Turn the lines below into a Markdown table with the columns "Row" and "Line", giving each non-blank line its own numbered row. Leave out blank lines and the pictures.
►
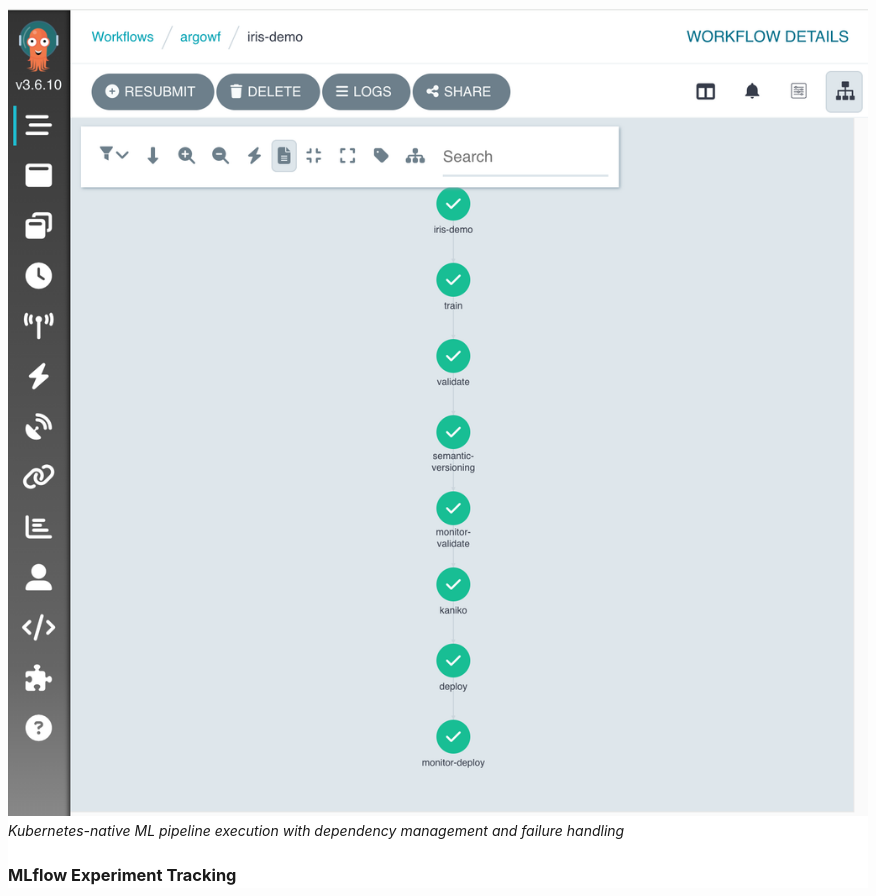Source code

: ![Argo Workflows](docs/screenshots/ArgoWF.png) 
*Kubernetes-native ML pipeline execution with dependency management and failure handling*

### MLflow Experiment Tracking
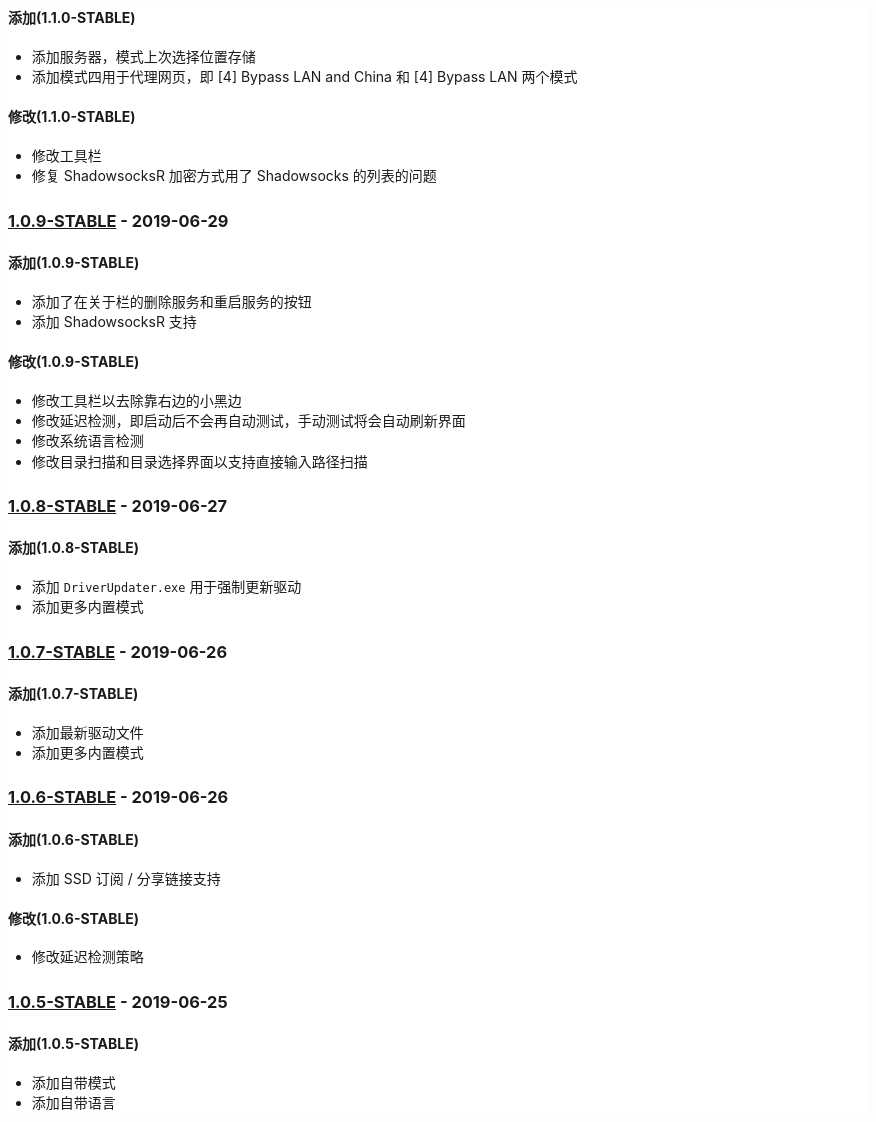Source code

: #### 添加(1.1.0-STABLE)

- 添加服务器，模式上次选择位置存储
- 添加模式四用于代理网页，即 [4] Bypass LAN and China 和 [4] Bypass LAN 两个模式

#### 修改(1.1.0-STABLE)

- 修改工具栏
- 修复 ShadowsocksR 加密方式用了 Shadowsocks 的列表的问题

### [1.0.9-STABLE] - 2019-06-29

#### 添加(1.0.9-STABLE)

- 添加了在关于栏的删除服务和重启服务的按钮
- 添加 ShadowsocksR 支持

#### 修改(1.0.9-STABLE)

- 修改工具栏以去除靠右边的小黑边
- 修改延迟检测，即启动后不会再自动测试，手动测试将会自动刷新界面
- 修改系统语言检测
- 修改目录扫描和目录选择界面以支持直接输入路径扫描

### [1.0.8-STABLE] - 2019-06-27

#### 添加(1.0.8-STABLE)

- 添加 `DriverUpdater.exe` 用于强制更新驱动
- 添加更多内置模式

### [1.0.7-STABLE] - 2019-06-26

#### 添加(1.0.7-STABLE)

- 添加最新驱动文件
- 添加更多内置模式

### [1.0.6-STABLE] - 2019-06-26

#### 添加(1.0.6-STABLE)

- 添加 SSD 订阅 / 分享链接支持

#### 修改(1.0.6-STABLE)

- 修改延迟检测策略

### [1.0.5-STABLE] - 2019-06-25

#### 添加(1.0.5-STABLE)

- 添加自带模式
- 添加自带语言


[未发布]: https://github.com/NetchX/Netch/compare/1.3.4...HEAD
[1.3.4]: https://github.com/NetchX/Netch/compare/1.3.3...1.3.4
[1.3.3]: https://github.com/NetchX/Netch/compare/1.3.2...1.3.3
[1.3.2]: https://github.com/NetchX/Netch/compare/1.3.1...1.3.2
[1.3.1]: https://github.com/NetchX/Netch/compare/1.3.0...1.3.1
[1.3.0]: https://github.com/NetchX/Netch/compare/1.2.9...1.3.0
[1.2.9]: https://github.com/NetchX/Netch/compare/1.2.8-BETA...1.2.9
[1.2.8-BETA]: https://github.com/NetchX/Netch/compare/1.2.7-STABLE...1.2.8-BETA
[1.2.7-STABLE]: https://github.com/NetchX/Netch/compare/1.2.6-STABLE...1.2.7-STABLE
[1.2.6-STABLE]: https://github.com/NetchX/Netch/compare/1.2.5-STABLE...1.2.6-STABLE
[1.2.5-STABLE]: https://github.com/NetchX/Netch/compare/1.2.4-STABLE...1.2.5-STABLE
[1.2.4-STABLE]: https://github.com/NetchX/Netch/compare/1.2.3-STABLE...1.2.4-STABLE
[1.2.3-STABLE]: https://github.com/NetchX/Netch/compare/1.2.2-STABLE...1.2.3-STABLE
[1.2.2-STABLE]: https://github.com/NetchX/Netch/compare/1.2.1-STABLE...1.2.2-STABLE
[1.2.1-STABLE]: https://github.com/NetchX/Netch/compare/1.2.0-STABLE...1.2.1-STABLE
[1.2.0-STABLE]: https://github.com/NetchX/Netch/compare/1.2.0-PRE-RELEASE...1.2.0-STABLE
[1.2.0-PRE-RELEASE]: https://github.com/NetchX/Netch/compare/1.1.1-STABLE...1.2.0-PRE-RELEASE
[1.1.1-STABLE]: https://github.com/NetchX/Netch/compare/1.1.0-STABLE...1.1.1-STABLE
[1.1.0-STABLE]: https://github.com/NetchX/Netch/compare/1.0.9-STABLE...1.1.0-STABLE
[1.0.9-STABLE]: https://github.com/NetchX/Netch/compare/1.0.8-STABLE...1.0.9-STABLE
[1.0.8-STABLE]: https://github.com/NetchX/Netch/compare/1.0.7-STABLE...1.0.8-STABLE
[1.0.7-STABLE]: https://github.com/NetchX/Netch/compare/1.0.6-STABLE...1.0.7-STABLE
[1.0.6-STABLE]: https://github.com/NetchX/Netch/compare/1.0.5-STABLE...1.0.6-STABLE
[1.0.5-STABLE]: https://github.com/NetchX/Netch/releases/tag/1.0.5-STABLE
◄
§ **Result for this task**
| Row | Line |
|---|---|
| 1 | Source code |
| 2 | : ![Argo Workflows](docs/screenshots/ArgoWF.png)  |
| 3 | *Kubernetes-native ML pipeline execution with dependency management and failure handling* |
| 4 | ### MLflow Experiment Tracking |
| 5 | Source code |
| 6 | : #### 添加(1.1.0-STABLE) |
| 7 | - 添加服务器，模式上次选择位置存储 |
| 8 | - 添加模式四用于代理网页，即 [4] Bypass LAN and China 和 [4] Bypass LAN 两个模式 |
| 9 | #### 修改(1.1.0-STABLE) |
| 10 | - 修改工具栏 |
| 11 | - 修复 ShadowsocksR 加密方式用了 Shadowsocks 的列表的问题 |
| 12 | ### [1.0.9-STABLE] - 2019-06-29 |
| 13 | #### 添加(1.0.9-STABLE) |
| 14 | - 添加了在关于栏的删除服务和重启服务的按钮 |
| 15 | - 添加 ShadowsocksR 支持 |
| 16 | #### 修改(1.0.9-STABLE) |
| 17 | - 修改工具栏以去除靠右边的小黑边 |
| 18 | - 修改延迟检测，即启动后不会再自动测试，手动测试将会自动刷新界面 |
| 19 | - 修改系统语言检测 |
| 20 | - 修改目录扫描和目录选择界面以支持直接输入路径扫描 |
| 21 | ### [1.0.8-STABLE] - 2019-06-27 |
| 22 | #### 添加(1.0.8-STABLE) |
| 23 | - 添加 `DriverUpdater.exe` 用于强制更新驱动 |
| 24 | - 添加更多内置模式 |
| 25 | ### [1.0.7-STABLE] - 2019-06-26 |
| 26 | #### 添加(1.0.7-STABLE) |
| 27 | - 添加最新驱动文件 |
| 28 | - 添加更多内置模式 |
| 29 | ### [1.0.6-STABLE] - 2019-06-26 |
| 30 | #### 添加(1.0.6-STABLE) |
| 31 | - 添加 SSD 订阅 / 分享链接支持 |
| 32 | #### 修改(1.0.6-STABLE) |
| 33 | - 修改延迟检测策略 |
| 34 | ### [1.0.5-STABLE] - 2019-06-25 |
| 35 | #### 添加(1.0.5-STABLE) |
| 36 | - 添加自带模式 |
| 37 | - 添加自带语言 |
| 38 | [未发布]: https://github.com/NetchX/Netch/compare/1.3.4...HEAD |
| 39 | [1.3.4]: https://github.com/NetchX/Netch/compare/1.3.3...1.3.4 |
| 40 | [1.3.3]: https://github.com/NetchX/Netch/compare/1.3.2...1.3.3 |
| 41 | [1.3.2]: https://github.com/NetchX/Netch/compare/1.3.1...1.3.2 |
| 42 | [1.3.1]: https://github.com/NetchX/Netch/compare/1.3.0...1.3.1 |
| 43 | [1.3.0]: https://github.com/NetchX/Netch/compare/1.2.9...1.3.0 |
| 44 | [1.2.9]: https://github.com/NetchX/Netch/compare/1.2.8-BETA...1.2.9 |
| 45 | [1.2.8-BETA]: https://github.com/NetchX/Netch/compare/1.2.7-STABLE...1.2.8-BETA |
| 46 | [1.2.7-STABLE]: https://github.com/NetchX/Netch/compare/1.2.6-STABLE...1.2.7-STABLE |
| 47 | [1.2.6-STABLE]: https://github.com/NetchX/Netch/compare/1.2.5-STABLE...1.2.6-STABLE |
| 48 | [1.2.5-STABLE]: https://github.com/NetchX/Netch/compare/1.2.4-STABLE...1.2.5-STABLE |
| 49 | [1.2.4-STABLE]: https://github.com/NetchX/Netch/compare/1.2.3-STABLE...1.2.4-STABLE |
| 50 | [1.2.3-STABLE]: https://github.com/NetchX/Netch/compare/1.2.2-STABLE...1.2.3-STABLE |
| 51 | [1.2.2-STABLE]: https://github.com/NetchX/Netch/compare/1.2.1-STABLE...1.2.2-STABLE |
| 52 | [1.2.1-STABLE]: https://github.com/NetchX/Netch/compare/1.2.0-STABLE...1.2.1-STABLE |
| 53 | [1.2.0-STABLE]: https://github.com/NetchX/Netch/compare/1.2.0-PRE-RELEASE...1.2.0-STABLE |
| 54 | [1.2.0-PRE-RELEASE]: https://github.com/NetchX/Netch/compare/1.1.1-STABLE...1.2.0-PRE-RELEASE |
| 55 | [1.1.1-STABLE]: https://github.com/NetchX/Netch/compare/1.1.0-STABLE...1.1.1-STABLE |
| 56 | [1.1.0-STABLE]: https://github.com/NetchX/Netch/compare/1.0.9-STABLE...1.1.0-STABLE |
| 57 | [1.0.9-STABLE]: https://github.com/NetchX/Netch/compare/1.0.8-STABLE...1.0.9-STABLE |
| 58 | [1.0.8-STABLE]: https://github.com/NetchX/Netch/compare/1.0.7-STABLE...1.0.8-STABLE |
| 59 | [1.0.7-STABLE]: https://github.com/NetchX/Netch/compare/1.0.6-STABLE...1.0.7-STABLE |
| 60 | [1.0.6-STABLE]: https://github.com/NetchX/Netch/compare/1.0.5-STABLE...1.0.6-STABLE |
| 61 | [1.0.5-STABLE]: https://github.com/NetchX/Netch/releases/tag/1.0.5-STABLE |